Try it: Look at every line below and count those containing "Burroughs". Answer with the number only.

(Supplied data Opens)

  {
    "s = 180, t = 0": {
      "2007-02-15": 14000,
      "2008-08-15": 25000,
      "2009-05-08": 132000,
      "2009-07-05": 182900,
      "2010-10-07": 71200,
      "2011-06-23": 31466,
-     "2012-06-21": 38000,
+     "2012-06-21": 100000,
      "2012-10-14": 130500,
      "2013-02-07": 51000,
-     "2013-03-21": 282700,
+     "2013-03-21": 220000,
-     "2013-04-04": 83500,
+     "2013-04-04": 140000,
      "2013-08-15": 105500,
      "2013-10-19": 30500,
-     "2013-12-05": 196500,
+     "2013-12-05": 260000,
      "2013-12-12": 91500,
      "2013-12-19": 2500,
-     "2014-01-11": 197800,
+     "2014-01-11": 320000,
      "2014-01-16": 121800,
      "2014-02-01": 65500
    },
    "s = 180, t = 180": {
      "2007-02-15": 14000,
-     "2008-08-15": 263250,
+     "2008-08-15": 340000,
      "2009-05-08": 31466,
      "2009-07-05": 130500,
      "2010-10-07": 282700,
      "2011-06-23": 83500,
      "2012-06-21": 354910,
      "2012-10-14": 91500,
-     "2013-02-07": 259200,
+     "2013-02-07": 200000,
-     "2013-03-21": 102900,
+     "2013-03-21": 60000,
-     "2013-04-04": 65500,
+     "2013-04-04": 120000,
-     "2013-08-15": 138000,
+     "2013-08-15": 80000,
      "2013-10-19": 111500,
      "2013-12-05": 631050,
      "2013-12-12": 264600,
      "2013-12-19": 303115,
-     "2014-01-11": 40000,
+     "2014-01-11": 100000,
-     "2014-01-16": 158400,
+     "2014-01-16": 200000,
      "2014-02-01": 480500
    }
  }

(Supplied data Closes)
(Supplied data Opens)

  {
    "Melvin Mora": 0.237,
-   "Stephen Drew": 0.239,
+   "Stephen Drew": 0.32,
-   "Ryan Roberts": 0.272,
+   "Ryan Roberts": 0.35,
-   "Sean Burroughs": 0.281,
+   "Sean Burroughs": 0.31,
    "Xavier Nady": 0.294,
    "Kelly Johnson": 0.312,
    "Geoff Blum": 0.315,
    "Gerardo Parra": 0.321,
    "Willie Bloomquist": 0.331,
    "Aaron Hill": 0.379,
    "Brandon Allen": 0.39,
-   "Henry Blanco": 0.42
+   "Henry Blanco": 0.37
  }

(Supplied data Closes)

Worked solution: 2